Get to know more about Mike Plant, the triathlon's first reporter. Check out Mike Plant: The Hero of Triathlons for details on how he got started.

Mike and Cathy

Mike Plant met his wife of 33 years, Cathy, through triathlons. She worked in public relations and advertising; they met while Cathy was trying to buy ad space in his newsletter. Instead of taking her offer, he told her "Before the race is when you buy ads. After the race, it's a story and I write it." Despite being initially put off by his honest attitude, Cathy grew to appreciate how truthful he was.

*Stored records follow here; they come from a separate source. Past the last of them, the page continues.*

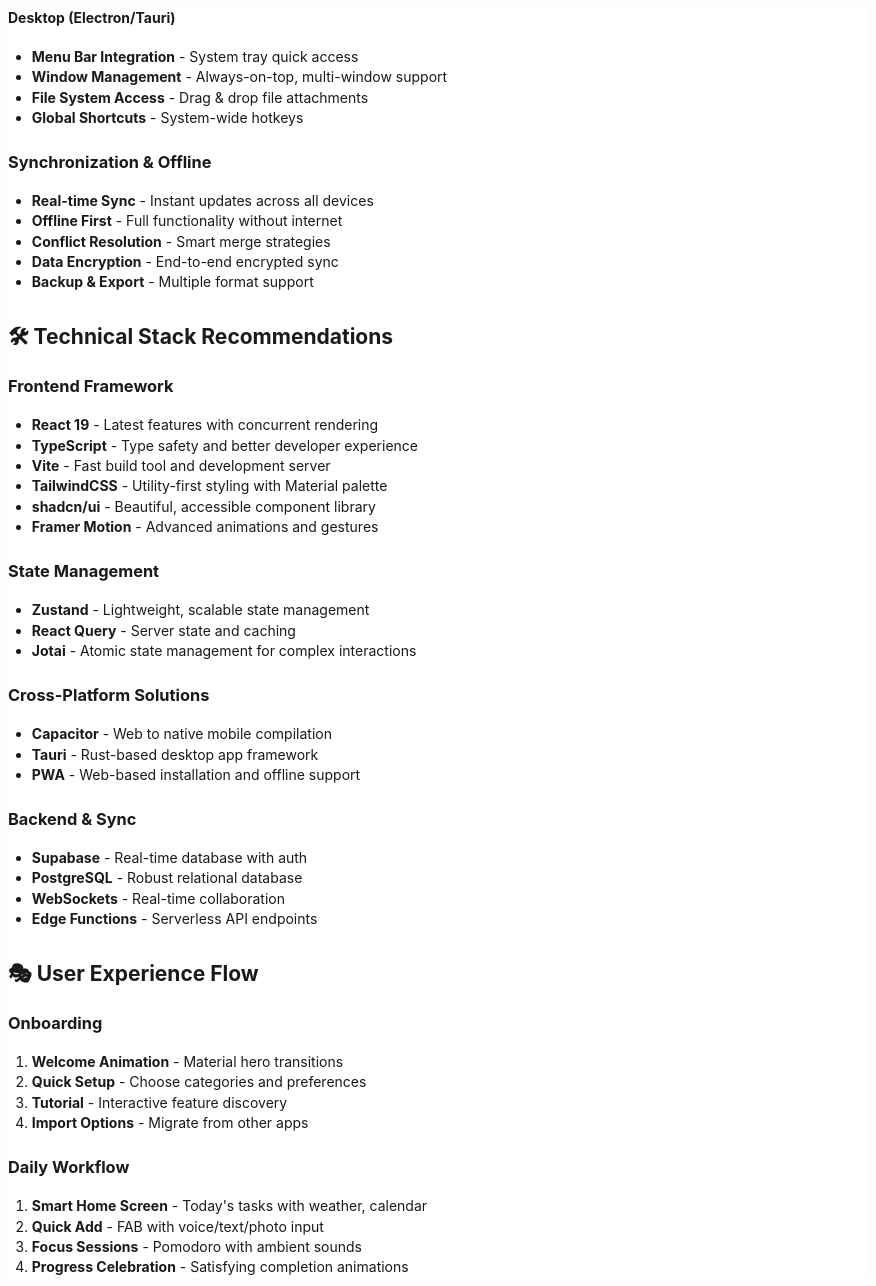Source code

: #### Desktop (Electron/Tauri)
- **Menu Bar Integration** - System tray quick access
- **Window Management** - Always-on-top, multi-window support
- **File System Access** - Drag & drop file attachments
- **Global Shortcuts** - System-wide hotkeys

### Synchronization & Offline
- **Real-time Sync** - Instant updates across all devices
- **Offline First** - Full functionality without internet
- **Conflict Resolution** - Smart merge strategies
- **Data Encryption** - End-to-end encrypted sync
- **Backup & Export** - Multiple format support

## 🛠️ Technical Stack Recommendations

### Frontend Framework
- **React 19** - Latest features with concurrent rendering
- **TypeScript** - Type safety and better developer experience
- **Vite** - Fast build tool and development server
- **TailwindCSS** - Utility-first styling with Material palette
- **shadcn/ui** - Beautiful, accessible component library
- **Framer Motion** - Advanced animations and gestures

### State Management
- **Zustand** - Lightweight, scalable state management
- **React Query** - Server state and caching
- **Jotai** - Atomic state management for complex interactions

### Cross-Platform Solutions
- **Capacitor** - Web to native mobile compilation
- **Tauri** - Rust-based desktop app framework
- **PWA** - Web-based installation and offline support

### Backend & Sync
- **Supabase** - Real-time database with auth
- **PostgreSQL** - Robust relational database
- **WebSockets** - Real-time collaboration
- **Edge Functions** - Serverless API endpoints

## 🎭 User Experience Flow

### Onboarding
1. **Welcome Animation** - Material hero transitions
2. **Quick Setup** - Choose categories and preferences
3. **Tutorial** - Interactive feature discovery
4. **Import Options** - Migrate from other apps

### Daily Workflow
1. **Smart Home Screen** - Today's tasks with weather, calendar
2. **Quick Add** - FAB with voice/text/photo input
3. **Focus Sessions** - Pomodoro with ambient sounds
4. **Progress Celebration** - Satisfying completion animations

She wasn’t the only one to think of him that way—Mike had somewhat of a reputation for rubbing people the wrong way. In triathlon’s early days, back when races were timed by hand with stopwatches, he published the Plant Report. It was a subscription-only insider newsletter that became controversial for its factual writing. Plant was a thorn in the sides of those looking to make a quick buck off a budding sport. But his honesty helped give the triathlon its lasting credibility in the athletic world.

One of the biggest examples of Mike's kindness is represented in the four years he announced for the Ironman. The official cutoff is for the race is at midnight, but he stayed until all the runners had crossed the finish line—even past two in the morning. If he got word that someone was just a mile down the road, he stayed to support every finishing athlete.

The Everyday Athlete

Why wait for the stragglers? Mike was not a man who was only interested in big-name athletes. He was intrigued by the everyday athletes, the ones who signed up for triathlons without knowing what they were getting themselves into. According to Cathy, his fascination with triathlons stemmed from what the human body is capable of. Naturally, he’d be just as interested in “regular” people who wanted to push beyond their limits.

And what better way to discover your limits than races like the Ironman? Crossing the finish line of this 140.6-mile race is as much a test of mind as it is of body.

Mike wasn’t only a news reporter—he was an everyday athlete himself. He competed in the Kona Ironman race one year and even wrote a book called Iron Will. It both describes the race’s challenges firsthand and the chronicles of its beginnings. The founder of the Ironman, John Collins, wrote “I have seen many attempts to get the story down on paper. Mike gets it better than anyone else…” in a review nearly 20 years ago. Buy his book and experience Kona for yourself.

Mike Plant's Legacy

Sadly, Mike Plant passed away due to lymphocytic leukemia on May 5, 2019. He is survived by his wife and two daughters. He may no longer with us, but his impact lives on.

Though he retired from racing triathlons when he and his wife had kids, Mike remained a dedicated swimmer and runner and maintained his fitness every day. He continued to report local triathlons and wrote numerous articles highlighting the people he found fascinating. Later on he created MPA Graphics, which does graphic design for various athletic events.

Cathy got involved in triathlons in 2017, and continues to compete in sprints (the shortest distance) currently. Though she and her husband never trained together, back in the early days they called newspapers to report triathlons and get them to print their stories. They didn’t realize it at the time, but they were helping create the sport of triathlon.

Mike Plant is no longer be with us, but thanks to the legacy he left behind, his presence is everywhere in the world of triathlon.